*Work instructions*: Turn only the lines that begin at the one containing "Сайт совета муниципальных" and end after the one containing "комментариев." into a JSON list of strings, one string per line, with blank lines dropped. Leave the pictures out of the answer.
*** Opening Material shown ***
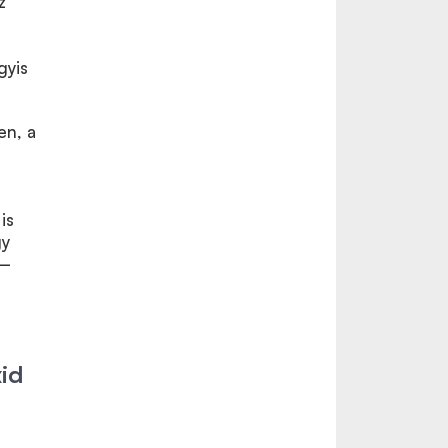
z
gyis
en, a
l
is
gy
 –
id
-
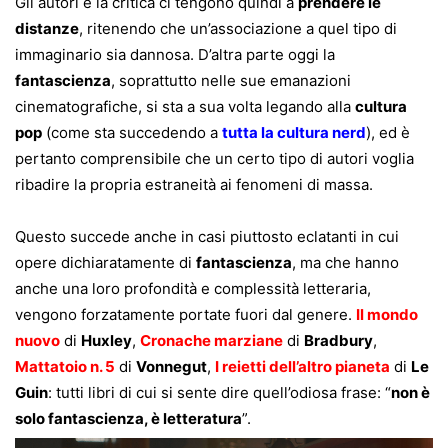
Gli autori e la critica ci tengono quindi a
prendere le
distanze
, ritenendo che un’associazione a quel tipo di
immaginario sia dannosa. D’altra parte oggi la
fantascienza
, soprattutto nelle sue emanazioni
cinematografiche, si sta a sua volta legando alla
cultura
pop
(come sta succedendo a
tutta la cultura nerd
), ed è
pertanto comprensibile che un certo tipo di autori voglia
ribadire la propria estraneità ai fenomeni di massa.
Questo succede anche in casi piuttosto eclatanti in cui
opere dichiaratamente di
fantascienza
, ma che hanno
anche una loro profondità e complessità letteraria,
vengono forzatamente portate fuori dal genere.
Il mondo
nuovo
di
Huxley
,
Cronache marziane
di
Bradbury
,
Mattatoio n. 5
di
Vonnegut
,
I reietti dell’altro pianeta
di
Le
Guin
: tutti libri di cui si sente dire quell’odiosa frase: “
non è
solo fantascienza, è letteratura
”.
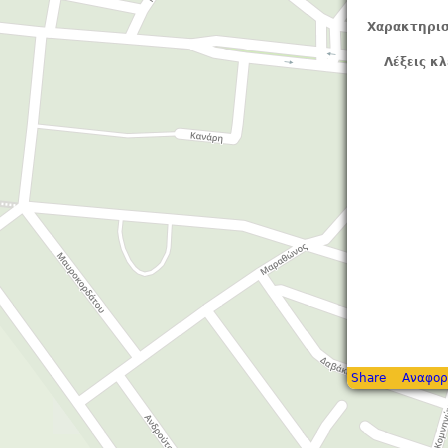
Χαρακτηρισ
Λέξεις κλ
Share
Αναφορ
*** Closing Material shown ***
*** Opening Material shown ***
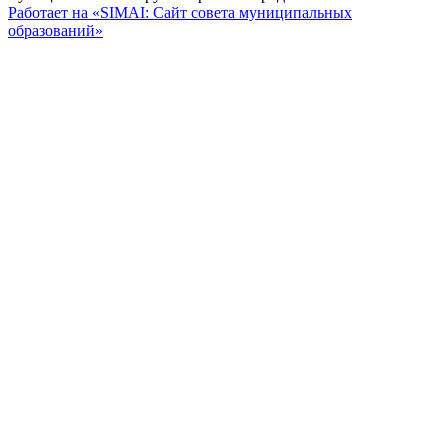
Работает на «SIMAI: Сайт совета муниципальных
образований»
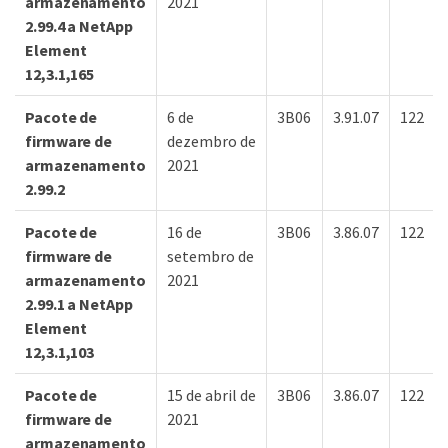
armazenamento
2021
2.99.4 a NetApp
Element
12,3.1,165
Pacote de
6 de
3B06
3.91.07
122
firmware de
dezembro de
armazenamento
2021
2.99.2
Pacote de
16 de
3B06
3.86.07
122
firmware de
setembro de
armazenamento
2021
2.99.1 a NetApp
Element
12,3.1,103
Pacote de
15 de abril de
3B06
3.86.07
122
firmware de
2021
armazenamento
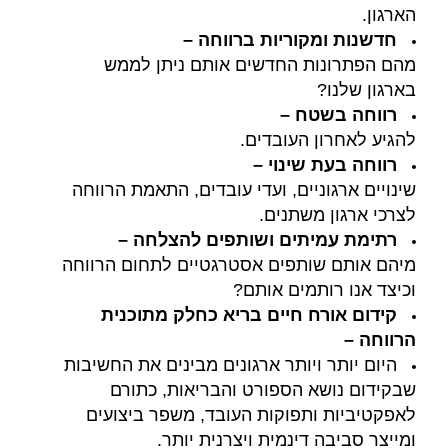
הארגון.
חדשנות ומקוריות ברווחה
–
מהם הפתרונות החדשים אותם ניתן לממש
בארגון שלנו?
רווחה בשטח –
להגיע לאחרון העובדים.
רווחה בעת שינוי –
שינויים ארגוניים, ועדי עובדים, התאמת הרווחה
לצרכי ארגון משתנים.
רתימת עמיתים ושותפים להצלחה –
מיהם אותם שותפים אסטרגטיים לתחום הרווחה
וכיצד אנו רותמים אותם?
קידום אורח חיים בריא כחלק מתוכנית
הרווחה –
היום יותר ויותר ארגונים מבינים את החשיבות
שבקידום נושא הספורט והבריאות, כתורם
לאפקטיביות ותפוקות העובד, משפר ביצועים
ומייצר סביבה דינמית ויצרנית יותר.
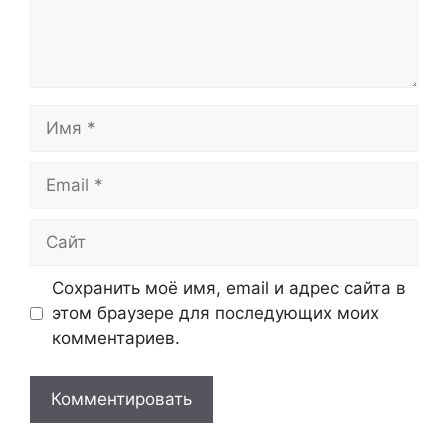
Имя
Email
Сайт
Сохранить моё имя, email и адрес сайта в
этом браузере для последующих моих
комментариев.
*** Closing Material shown ***
*Written response*:
[
  "Работает на «SIMAI: Сайт совета муниципальных",
  "образований»",
  "armazenamento",
  "2021",
  "2.99.4 a NetApp",
  "Element",
  "12,3.1,165",
  "Pacote de",
  "6 de",
  "3B06",
  "3.91.07",
  "122",
  "firmware de",
  "dezembro de",
  "armazenamento",
  "2021",
  "2.99.2",
  "Pacote de",
  "16 de",
  "3B06",
  "3.86.07",
  "122",
  "firmware de",
  "setembro de",
  "armazenamento",
  "2021",
  "2.99.1 a NetApp",
  "Element",
  "12,3.1,103",
  "Pacote de",
  "15 de abril de",
  "3B06",
  "3.86.07",
  "122",
  "firmware de",
  "2021",
  "armazenamento",
  "הארגון.",
  "חדשנות ומקוריות ברווחה",
  "–",
  "מהם הפתרונות החדשים אותם ניתן לממש",
  "בארגון שלנו?",
  "רווחה בשטח –",
  "להגיע לאחרון העובדים.",
  "רווחה בעת שינוי –",
  "שינויים ארגוניים, ועדי עובדים, התאמת הרווחה",
  "לצרכי ארגון משתנים.",
  "רתימת עמיתים ושותפים להצלחה –",
  "מיהם אותם שותפים אסטרגטיים לתחום הרווחה",
  "וכיצד אנו רותמים אותם?",
  "קידום אורח חיים בריא כחלק מתוכנית",
  "הרווחה –",
  "היום יותר ויותר ארגונים מבינים את החשיבות",
  "שבקידום נושא הספורט והבריאות, כתורם",
  "לאפקטיביות ותפוקות העובד, משפר ביצועים",
  "ומייצר סביבה דינמית ויצרנית יותר.",
  "Имя",
  "Email",
  "Сайт",
  "Сохранить моё имя, email и адрес сайта в",
  "этом браузере для последующих моих",
  "комментариев."
]